Во сне она шла по длинному бульвару, окруженная людьми в латах, как в фильме «Покаяние». Не враги, не жандармы, а общество одиночек, о котором говорил Марек. В диковинных костюмах своих — чего вo сне не бывает! — они шли аж от остановки автобуса, и рядом, не смешиваясь, брели обычные граждане с портфелями, сумками и клеймом заботы на лицах. Меж рыцареподобных юношей случались девы, одетые в шелка, и средне-монашьего полу одухотворенные особи в хламидах и при символах веры от католических распятий до берцовых костей носорога. Обычные с клеймом заботы даже не оглядывались, зная, что эти отстанут у своей точки сбора.
Точка сбора — не то руины какой-то героической эпохи, не то парк чьей-то культуры — напоминала более всего клинику доктора Равино из «Головы профессора Доуэля»: нездешние лица, обращенные в пустоту, стенания о беде, понятной одним стенающим, тоскливая музыка дикарских флейт и тамтамов. Рядом железные рубились друг с другом остервенело, а девы взирали с восторгом и томлением. «Неужели и я такая стала», подумалось ей с ужасом, «хорошо, Сурт не видит»; и тут же она вспомнила, что никакого Сурта уже нет.

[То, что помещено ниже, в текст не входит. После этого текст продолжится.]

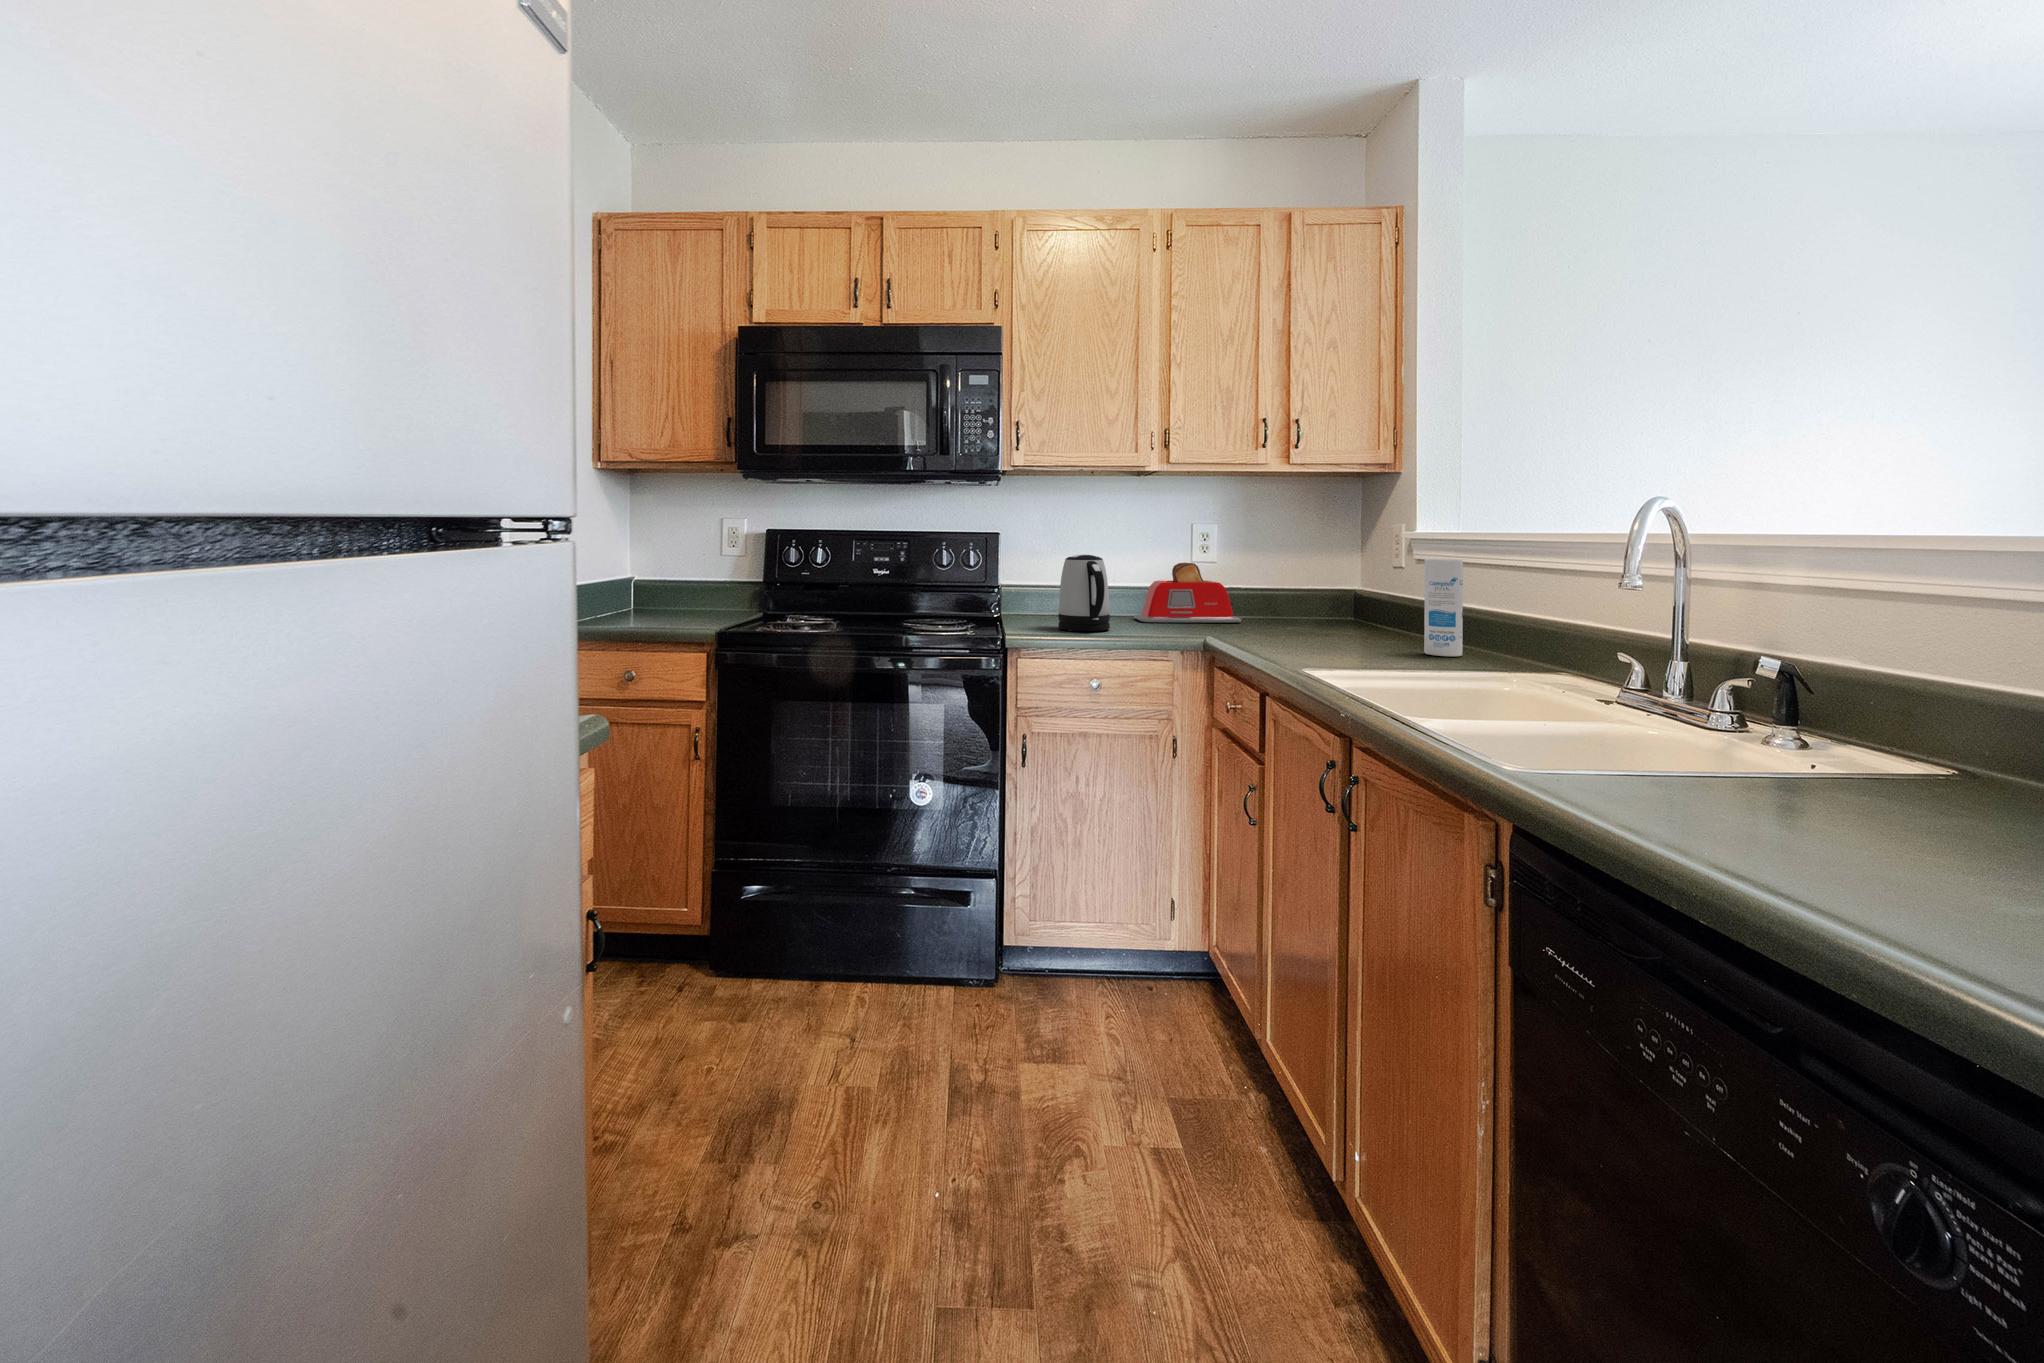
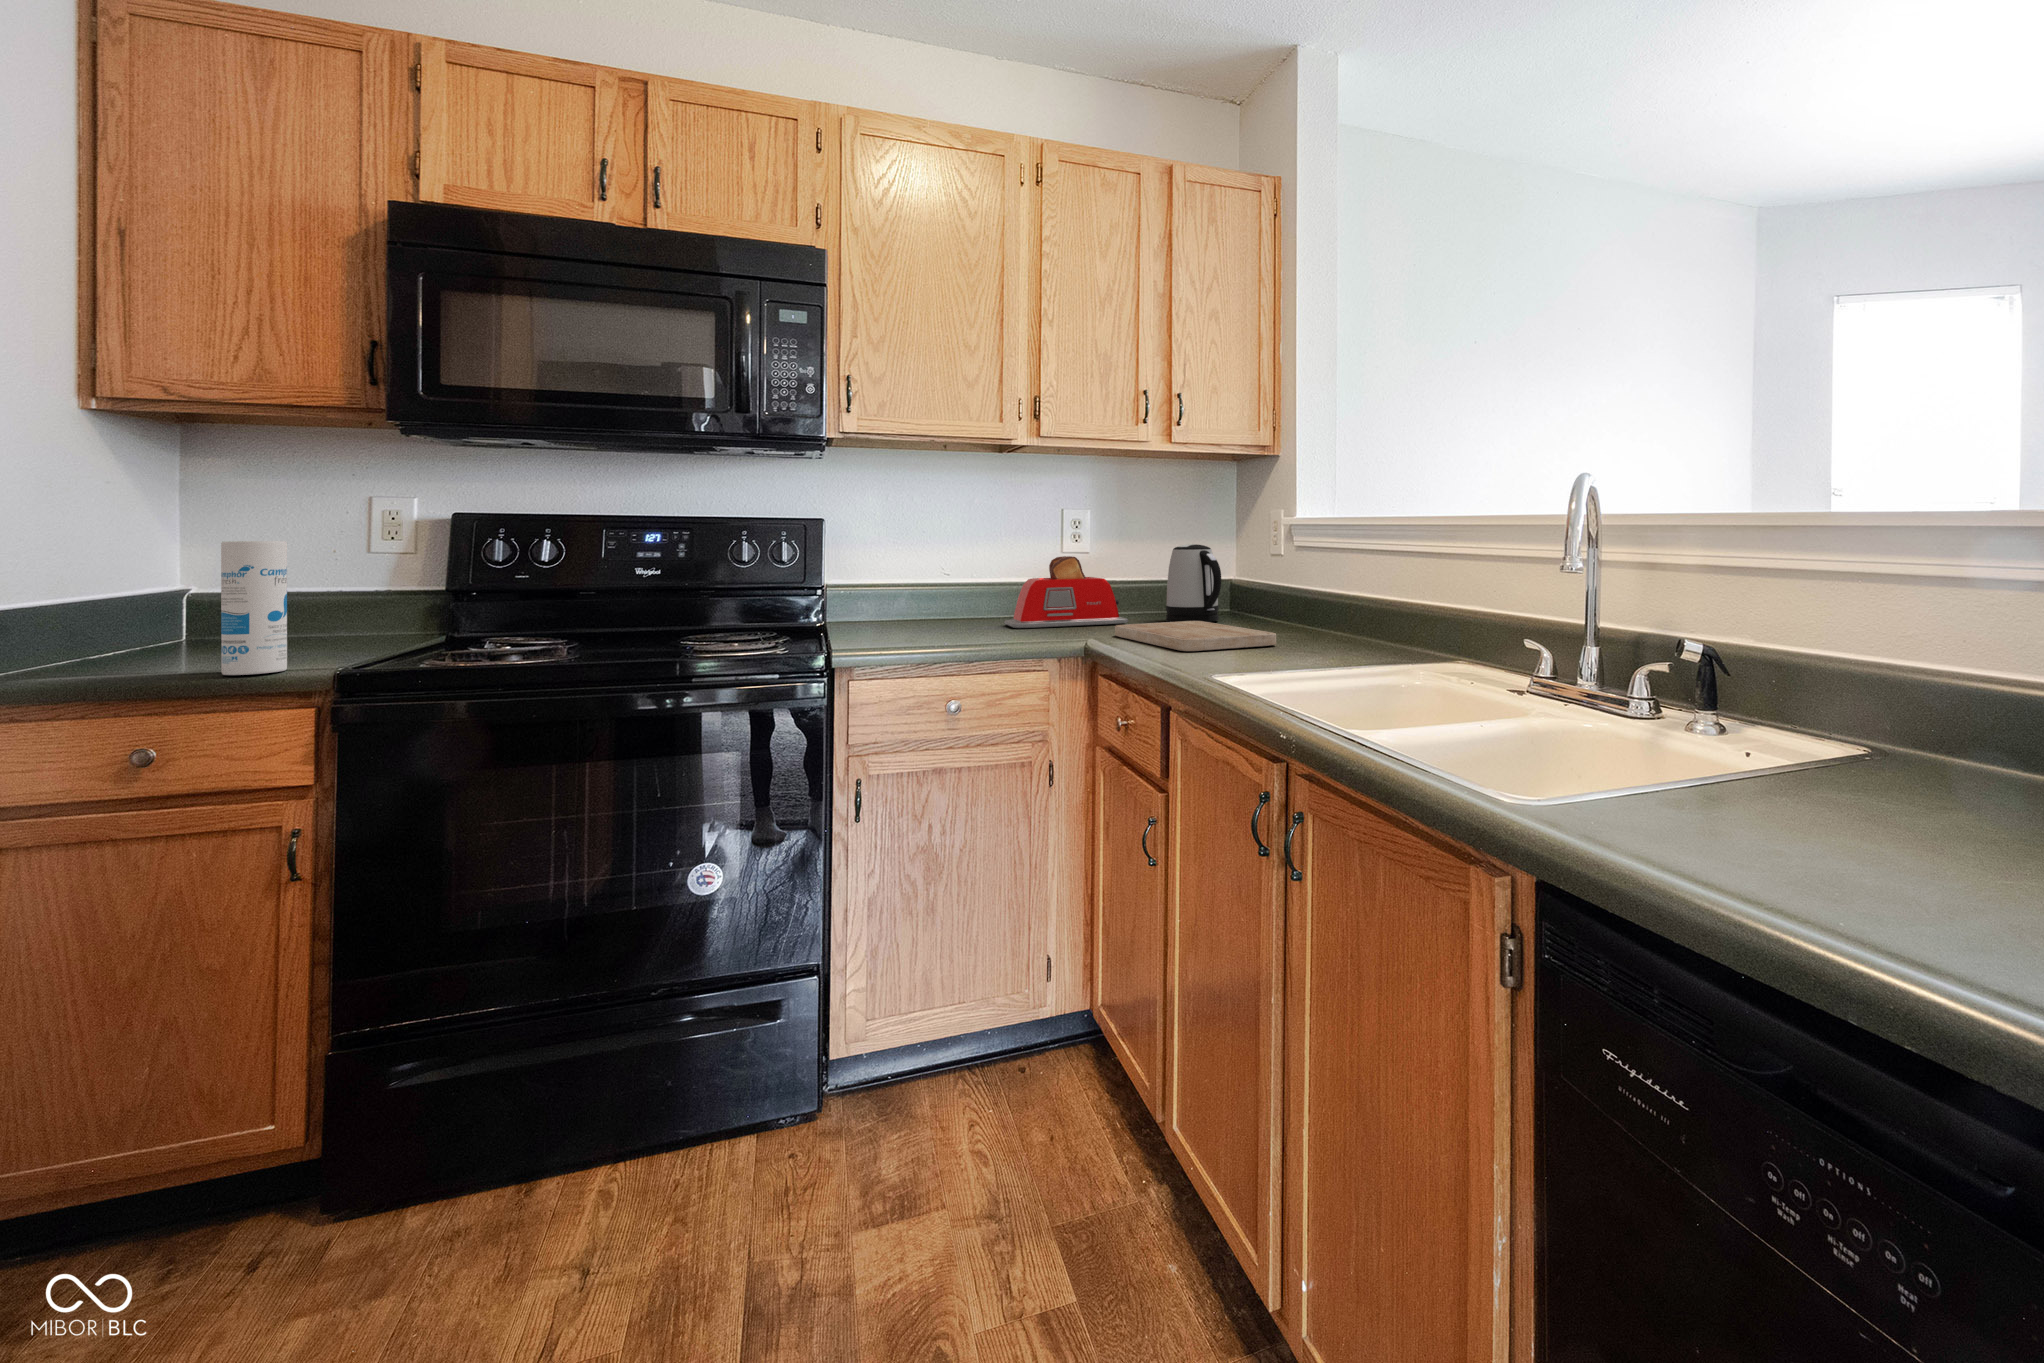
kettle: present [1058,555,1110,631] -> present [1166,544,1221,622]
canister: present [1424,559,1463,656] -> present [221,541,287,675]
cutting board: none [1229,624,1380,652] -> present [1115,621,1276,651]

Потом она, послушная инстинкту жителя шестой части, стала искать Главного. Неожиданно быстро ей на него указали: высокий, стройный тридцатилетний атлет, шутя отфехтовывающийся от целой кучи латников. Рапиру он держал в левой руке, а правая безвольно повисла вдоль тела. «Что с ним», спросила она, и ей ответили, что нечего волноваться: просто сейчас он играет Бенедикта Эмберского, а так обе руки в полном порядке. Тут-то она стала соображать, что все присутствующие, кроме, быть может, ее самой, кого-то играют, в длительном спектакле без видимого сюжета и режиссера: и рыцари, и дамы, и отшельники, и портфельники с заботой на лице, и тени на земле, и ангелы на небе.
Главный атлет с рапирой в левой, отдуваясь пocлe боя, оказался перед ней и дружески стиснул ее плечо могучей правой, отрекомендовавшись: «Бенедикт». Она спросила: «Эмберский?», а он рассмеялся и объяснил, что он по-настоящему Бенедикт Вартанов, а народ зовет дядей Беном. «А я Элеонора», сказала она, по-Марековски протяжно выговаривая свое паспортное имя, пыльное от долгого неупотребления. И тут дядя Бен расплакался.
«Я знаю, кто ты такая», говорил он сквозь слезы, гладя ее волосы. «Тебя ведь в честь моей мамы назвали. Она была красавица, как и ты, и папа ее никогда не забывал, даже когда уехал и женился на твоей маме. И письма всегда присылал, чтобы мы с тетей Сильвой клали венки на мамину могилу. И твои детские фотографии — они у меня всегда с собой». Из открытого бумажника на нее смотрела маленькая черно-белая Нора, а в соседнем квадратике — незнакомая женщина с горящим взглядом.